Maybe she’d been hoping we had a message from him, maybe not. We ate the cake and had our drink.
“It was no good between us,” she said. “It was no good between me and Berra. You must be wondering.”
“Well,” said Edmund.
I said nothing and tied a shoelace that had come undone.
“It couldn’t have kept going the way it was, but it didn’t have to end like this. I feel so sorry for Henry; it’s all my fault. If I’d only known … even in my wildest imagination, I couldn’t have imagined …”
“What does anyone know,” I said.
“Man proposes but God disposes,” said Edmund.
“I don’t know how I didn’t see Bertil for who he was until it was too late,” Ewa continued. “How could I not have known it was wrong from the start? When I met your brother, I realized how mad it all was. Dear God, if some things could be undone.” She paused and ran her fingers over her swollen lip. “Still, I did love him. If only you could turn back time, just once.”

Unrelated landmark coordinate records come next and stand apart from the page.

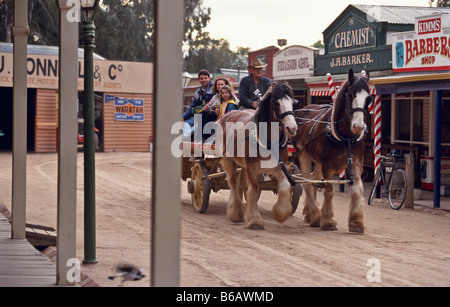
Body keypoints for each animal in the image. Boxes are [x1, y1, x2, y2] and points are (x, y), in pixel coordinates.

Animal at [219, 83, 298, 230]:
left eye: (292, 102)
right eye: (276, 103)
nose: (292, 128)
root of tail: (228, 115)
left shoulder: (279, 168)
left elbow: (285, 186)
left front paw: (281, 213)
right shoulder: (252, 169)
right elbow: (253, 192)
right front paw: (254, 220)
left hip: (243, 166)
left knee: (240, 185)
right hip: (228, 160)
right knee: (233, 182)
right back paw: (236, 211)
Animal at [294, 70, 370, 233]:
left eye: (368, 98)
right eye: (350, 95)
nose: (358, 126)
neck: (345, 137)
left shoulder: (357, 162)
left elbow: (357, 189)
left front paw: (356, 222)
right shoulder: (327, 165)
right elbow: (329, 189)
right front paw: (328, 221)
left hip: (316, 161)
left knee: (314, 180)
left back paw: (310, 213)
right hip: (303, 154)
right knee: (307, 183)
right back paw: (316, 216)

She was talking more to herself now than to Edmund and me. Her words weren’t meant for the ears of fourteen-year-old boys, I could tell, and while I was thinking that, I also felt a little sorry for Berra Albertsson.
Well, I didn’t feel sorry for him because he was dead. It’s just that it couldn’t have been much fun to have had the love of a woman like Ewa Kaludis and then wake up one morning to find that love gone.
Even though this flew through my mind for just a split second, I suspected it was one of the few truly deep thoughts I’d had lately.
One of those recurring questions.
If it’s better to be loved and then unloved, or not to be subjected to it in the first place.
A “clincher,” I think they call it.
“I wander around here not knowing which way is which,” said Ewa Kaludis. “I’m sorry I’m going on like this, I’m not really myself.”
“We understand,” said Edmund. “Sometimes you’re stuck in the mud, and don’t know how to get out.”
Ewa didn’t answer. I cleared my throat and took a chance.
“Were you there that night?” I asked.
She took a deep breath and looked at me.
“In Gennesaret?” I clarified.
She looked at Edmund for a while before answering.
“Yes,” she said. “I was there.”
“Do the police know?” I asked.
She leaned back in the chair and folded her hands in her lap.